The perennial herbaceous plant has prostrate to ascending shoots and often forms lawn. It reaches heights of growth between 10 and 40 centimeters.

The egg-shaped, spateligen leaves are hairy. The Laubblattspreite be 2 to 3 inches long and 0.5 to 1.3 inches wide.

The flowers are easy to tufted at the ends of branches. The dark purple crown is 12 to 18 millimeters long and has an approximately 1 mm long corona. The sepals are fused together into an 8 to 10 millimeters long tube that is hairy glandular. The capsule fruit is 6-8 mm long and opens with four teeth.

Bloom time is from April to October.

Occurrence

The circulation area covers the mountains of the Iberian Peninsula, Corsica, Sardinia, Slovenia and the Apennines to the Alps. In the Alps, but it is common in the northern Alps rare. In Austria, often up scattered in the provinces of Carinthia, Tyrol and Vorarlberg on the hill and subalpine altitudinal zone.

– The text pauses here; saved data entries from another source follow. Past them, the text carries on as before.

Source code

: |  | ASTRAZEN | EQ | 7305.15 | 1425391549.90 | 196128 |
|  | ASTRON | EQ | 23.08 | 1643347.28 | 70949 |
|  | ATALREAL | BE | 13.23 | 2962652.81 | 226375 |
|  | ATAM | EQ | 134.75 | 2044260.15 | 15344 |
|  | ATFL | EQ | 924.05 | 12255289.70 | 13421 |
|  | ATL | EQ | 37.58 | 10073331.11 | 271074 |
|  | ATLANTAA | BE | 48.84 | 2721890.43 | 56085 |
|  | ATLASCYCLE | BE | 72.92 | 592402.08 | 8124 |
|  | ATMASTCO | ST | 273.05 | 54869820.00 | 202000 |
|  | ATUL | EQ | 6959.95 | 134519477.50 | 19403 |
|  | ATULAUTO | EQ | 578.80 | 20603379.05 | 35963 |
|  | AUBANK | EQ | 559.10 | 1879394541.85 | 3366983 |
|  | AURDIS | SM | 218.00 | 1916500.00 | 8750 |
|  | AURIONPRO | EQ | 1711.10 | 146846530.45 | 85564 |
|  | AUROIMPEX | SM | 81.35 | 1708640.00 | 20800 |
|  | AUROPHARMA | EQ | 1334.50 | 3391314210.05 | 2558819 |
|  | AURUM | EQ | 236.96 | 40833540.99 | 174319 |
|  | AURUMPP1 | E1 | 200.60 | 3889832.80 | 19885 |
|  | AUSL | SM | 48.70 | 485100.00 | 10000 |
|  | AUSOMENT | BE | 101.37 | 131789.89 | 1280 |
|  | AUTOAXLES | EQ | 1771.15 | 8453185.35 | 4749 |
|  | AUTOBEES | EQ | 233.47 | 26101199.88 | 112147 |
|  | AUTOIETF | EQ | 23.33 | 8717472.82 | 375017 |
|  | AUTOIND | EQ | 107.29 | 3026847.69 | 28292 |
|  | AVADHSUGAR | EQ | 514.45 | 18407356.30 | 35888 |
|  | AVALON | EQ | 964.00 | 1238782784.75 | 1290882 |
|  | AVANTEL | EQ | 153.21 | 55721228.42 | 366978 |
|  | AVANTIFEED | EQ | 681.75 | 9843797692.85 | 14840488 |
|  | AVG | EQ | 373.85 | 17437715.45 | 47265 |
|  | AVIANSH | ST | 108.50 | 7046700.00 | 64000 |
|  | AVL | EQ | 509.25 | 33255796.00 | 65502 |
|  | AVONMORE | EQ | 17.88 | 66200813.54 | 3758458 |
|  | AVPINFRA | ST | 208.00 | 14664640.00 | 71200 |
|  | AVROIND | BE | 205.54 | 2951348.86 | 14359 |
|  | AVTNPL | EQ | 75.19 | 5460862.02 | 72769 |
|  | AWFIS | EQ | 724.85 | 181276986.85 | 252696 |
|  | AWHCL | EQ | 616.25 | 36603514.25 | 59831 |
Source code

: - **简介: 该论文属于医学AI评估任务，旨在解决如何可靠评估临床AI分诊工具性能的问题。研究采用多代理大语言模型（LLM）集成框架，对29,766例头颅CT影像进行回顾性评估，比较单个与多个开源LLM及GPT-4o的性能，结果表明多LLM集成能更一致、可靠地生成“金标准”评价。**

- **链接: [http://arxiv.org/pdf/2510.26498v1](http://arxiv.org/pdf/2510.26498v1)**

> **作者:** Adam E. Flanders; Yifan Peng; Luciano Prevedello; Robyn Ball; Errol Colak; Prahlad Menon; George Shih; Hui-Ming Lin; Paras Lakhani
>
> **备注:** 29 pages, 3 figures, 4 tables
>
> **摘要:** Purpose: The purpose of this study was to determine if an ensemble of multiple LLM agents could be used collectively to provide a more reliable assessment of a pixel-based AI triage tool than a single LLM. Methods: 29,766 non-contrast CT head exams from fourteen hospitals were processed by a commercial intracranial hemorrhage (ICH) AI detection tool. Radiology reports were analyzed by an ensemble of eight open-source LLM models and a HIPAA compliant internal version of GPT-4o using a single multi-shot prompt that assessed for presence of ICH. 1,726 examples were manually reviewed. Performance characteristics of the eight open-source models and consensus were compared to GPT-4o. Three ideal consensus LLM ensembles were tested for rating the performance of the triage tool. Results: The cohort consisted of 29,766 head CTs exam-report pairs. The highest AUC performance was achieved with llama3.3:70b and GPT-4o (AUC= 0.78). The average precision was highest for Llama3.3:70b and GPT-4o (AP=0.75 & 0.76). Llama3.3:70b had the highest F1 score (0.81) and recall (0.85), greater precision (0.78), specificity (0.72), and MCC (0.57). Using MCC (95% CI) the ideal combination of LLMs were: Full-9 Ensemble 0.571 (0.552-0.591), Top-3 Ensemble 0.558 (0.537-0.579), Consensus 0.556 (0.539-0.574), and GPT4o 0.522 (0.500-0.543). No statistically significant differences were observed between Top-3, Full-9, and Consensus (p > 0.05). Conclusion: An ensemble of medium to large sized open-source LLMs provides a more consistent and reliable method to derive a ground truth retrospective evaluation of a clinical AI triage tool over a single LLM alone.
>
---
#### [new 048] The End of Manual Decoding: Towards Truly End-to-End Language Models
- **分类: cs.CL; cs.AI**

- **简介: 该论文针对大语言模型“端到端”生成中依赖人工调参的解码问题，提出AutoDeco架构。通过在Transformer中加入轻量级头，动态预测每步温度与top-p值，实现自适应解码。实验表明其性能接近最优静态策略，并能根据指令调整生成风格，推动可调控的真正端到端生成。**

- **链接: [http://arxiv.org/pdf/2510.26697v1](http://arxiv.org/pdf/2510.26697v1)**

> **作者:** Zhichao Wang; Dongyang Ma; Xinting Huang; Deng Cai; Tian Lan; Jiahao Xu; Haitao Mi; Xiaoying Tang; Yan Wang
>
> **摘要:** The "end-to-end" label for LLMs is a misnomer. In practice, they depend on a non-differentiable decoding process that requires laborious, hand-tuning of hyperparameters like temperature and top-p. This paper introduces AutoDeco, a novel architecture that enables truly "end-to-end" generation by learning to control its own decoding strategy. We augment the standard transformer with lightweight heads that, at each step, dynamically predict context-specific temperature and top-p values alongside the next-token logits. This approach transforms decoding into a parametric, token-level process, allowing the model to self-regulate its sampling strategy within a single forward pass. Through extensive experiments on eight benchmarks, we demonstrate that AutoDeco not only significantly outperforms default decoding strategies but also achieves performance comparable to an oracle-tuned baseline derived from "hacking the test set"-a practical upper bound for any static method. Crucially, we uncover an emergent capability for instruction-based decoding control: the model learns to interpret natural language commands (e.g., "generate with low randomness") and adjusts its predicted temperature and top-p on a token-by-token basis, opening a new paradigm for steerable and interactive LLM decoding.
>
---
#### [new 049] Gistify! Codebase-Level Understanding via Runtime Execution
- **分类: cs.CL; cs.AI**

As the site dry slopes, scree corridors, river sediment, Wegböschungen, sparse forests (especially pine forests ) but also walls are preferred. The plant is base -loving.

System

The species is divided into two subspecies:

  • Saponaria ocymoides subsp. ocymoides - nominate as described
  • Saponaria ocymoides subsp. alsinoides ( viv ) Arcangeli - Plant slender, wenigblütiger and with smaller flowers than subsp. ocymoides. Endemic to Corsica and Sardinia. Here subsp missing. ocymoides.

History

The Red soapwort was performed by the lawn -like growth already in 1561 by Conrad Gesner as a garden plant, remained over the centuries, however, unnoticed. The Austrian minister Johann Theophil Zetter recommended in 1837 the plant " for the decoration of rock outcrops, walls and walls, etc ".

Today it is one of the more common plants in rock gardens and dry stone walls. Through selection also exist several varieties such as' Splendens ', ' Rubra Compacta "or" Karminkönigin ".